RECORD EXCERPTS =
=== Section Start ===

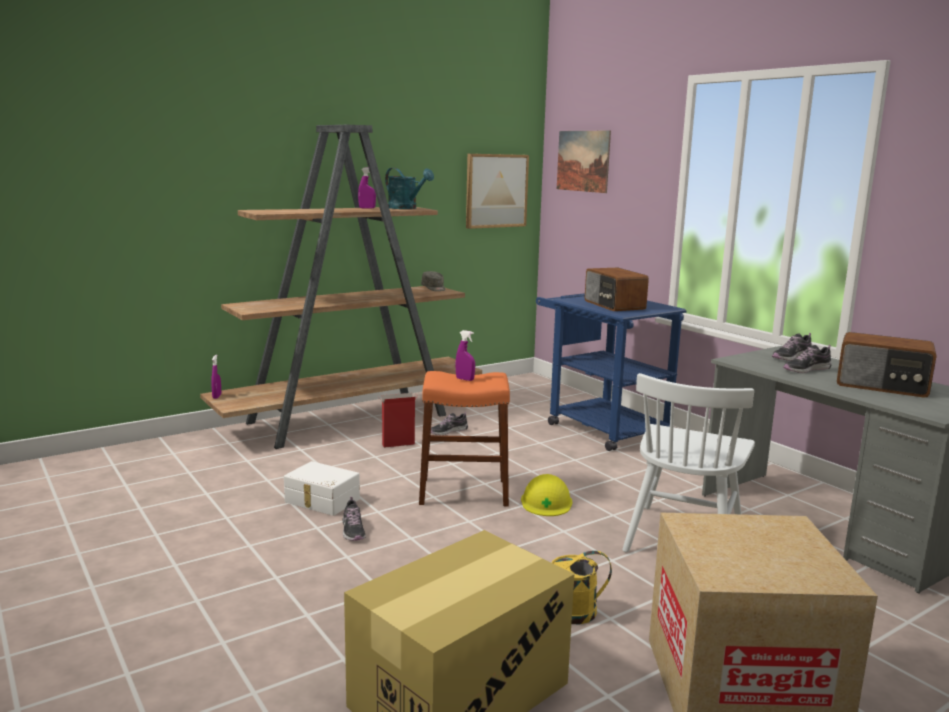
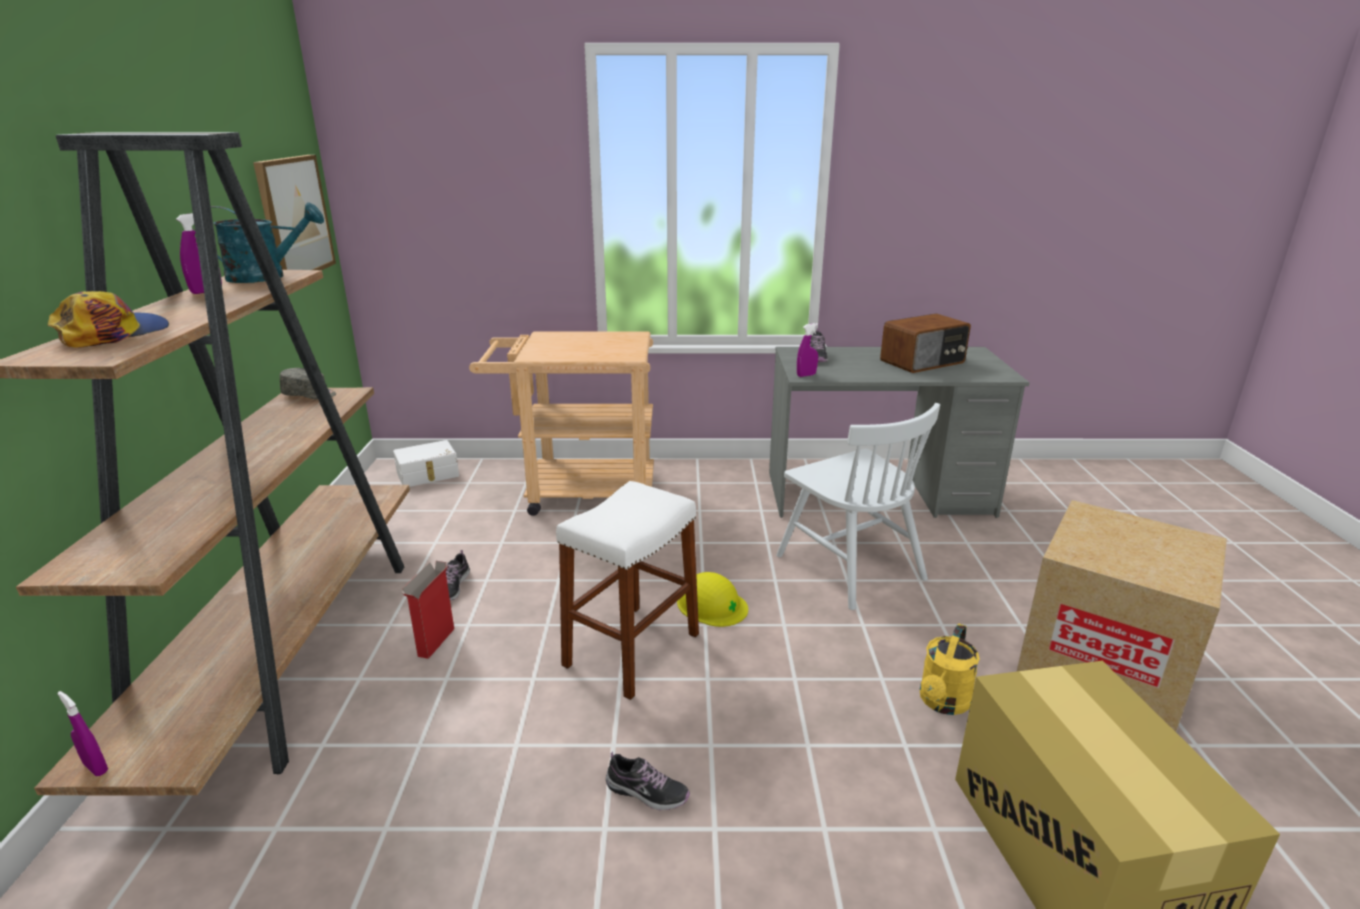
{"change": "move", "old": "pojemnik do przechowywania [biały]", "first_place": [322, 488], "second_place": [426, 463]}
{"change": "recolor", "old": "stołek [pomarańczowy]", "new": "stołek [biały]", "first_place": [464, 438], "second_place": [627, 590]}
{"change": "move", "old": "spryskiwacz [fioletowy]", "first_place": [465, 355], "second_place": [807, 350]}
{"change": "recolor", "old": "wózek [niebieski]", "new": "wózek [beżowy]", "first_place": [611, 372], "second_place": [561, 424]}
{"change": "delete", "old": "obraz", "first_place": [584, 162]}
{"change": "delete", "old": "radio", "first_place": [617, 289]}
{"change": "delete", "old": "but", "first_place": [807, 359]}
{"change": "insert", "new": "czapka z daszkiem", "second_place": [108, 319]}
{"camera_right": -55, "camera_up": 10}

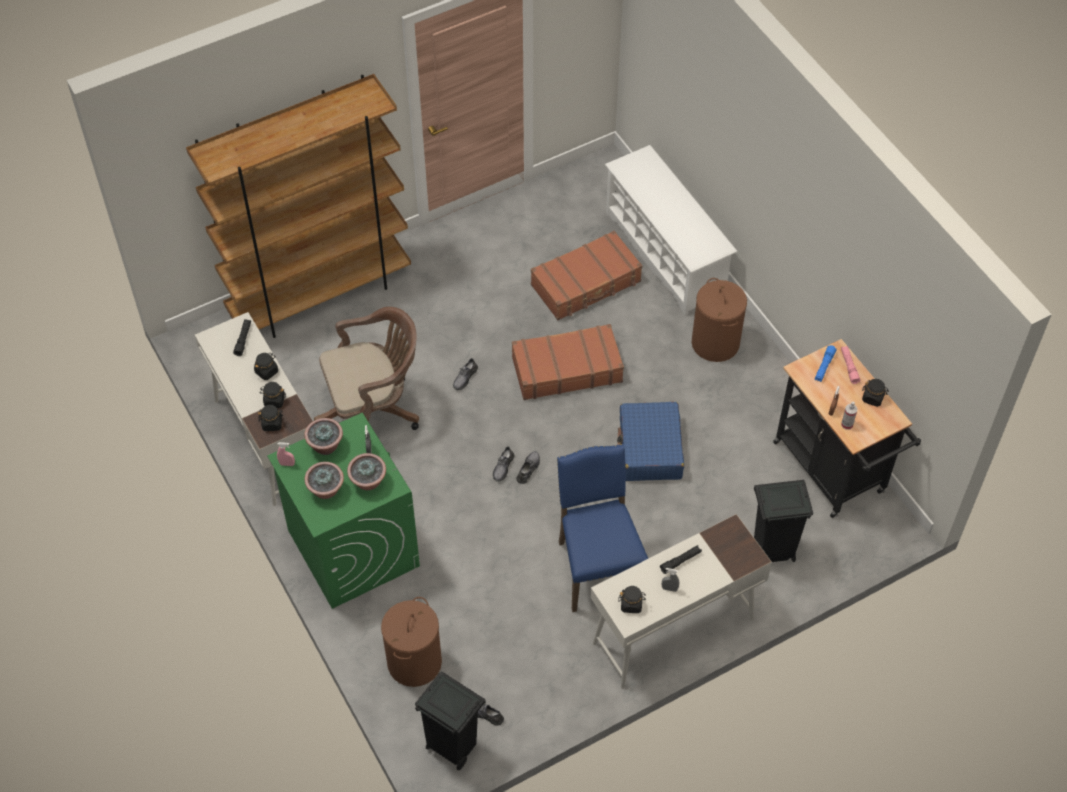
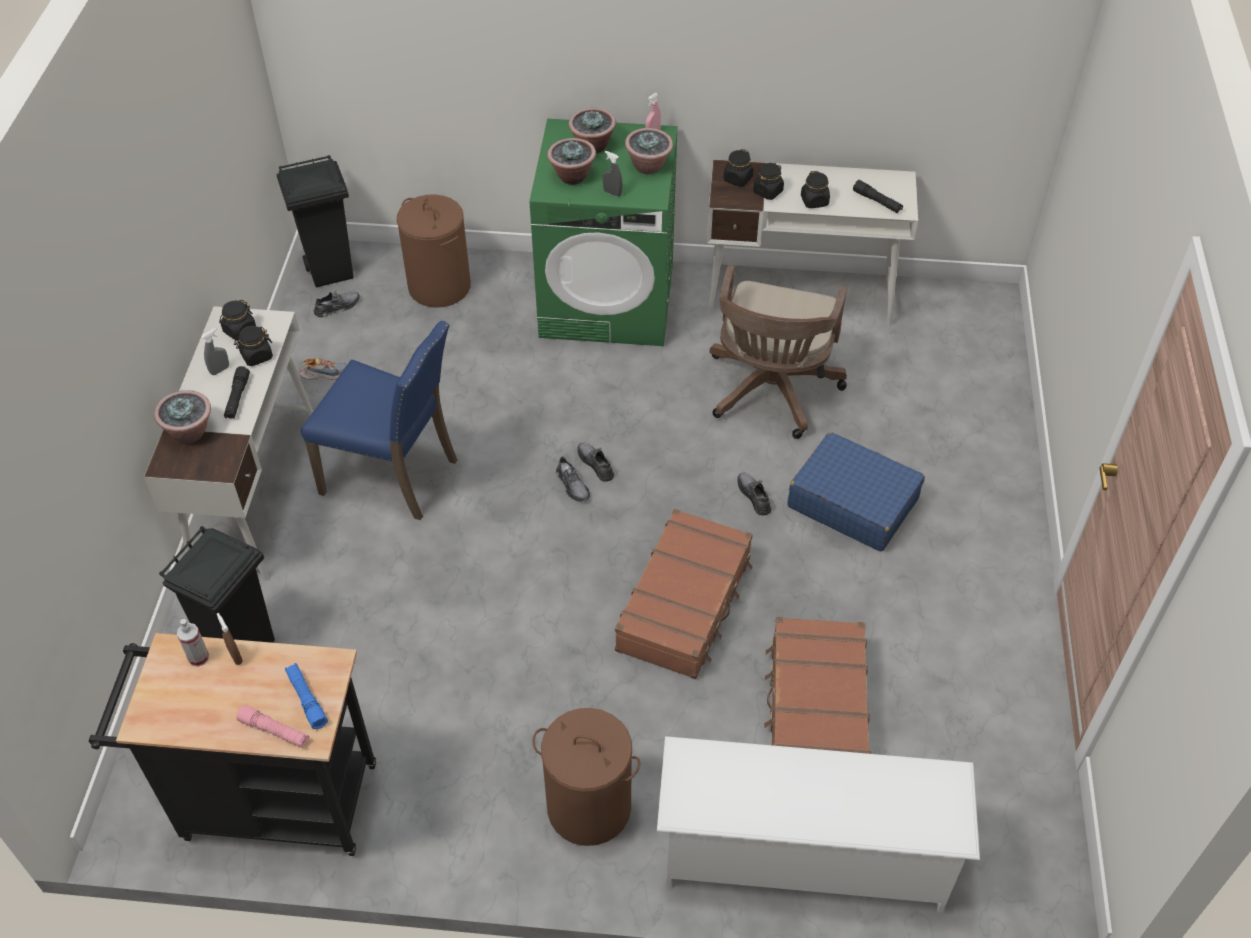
{"change": "delete", "old": "regał [brązowy]", "first_place": [298, 206]}
{"change": "move", "old": "walizka [niebieski]", "first_place": [650, 441], "second_place": [856, 491]}
{"change": "move", "old": "słoik [czarny]", "first_place": [875, 393], "second_place": [253, 346]}
{"change": "insert", "new": "roślina doniczkowa", "second_place": [182, 416]}
{"change": "insert", "new": "but", "second_place": [323, 369]}
{"camera_right": 125, "camera_up": -5}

=== Section End ===

EXERCISE AIM = Match on "biały": copy every line in the records that has it.

TASK RESPONSE =
{"change": "move", "old": "pojemnik do przechowywania [biały]", "first_place": [322, 488], "second_place": [426, 463]}
{"change": "recolor", "old": "stołek [pomarańczowy]", "new": "stołek [biały]", "first_place": [464, 438], "second_place": [627, 590]}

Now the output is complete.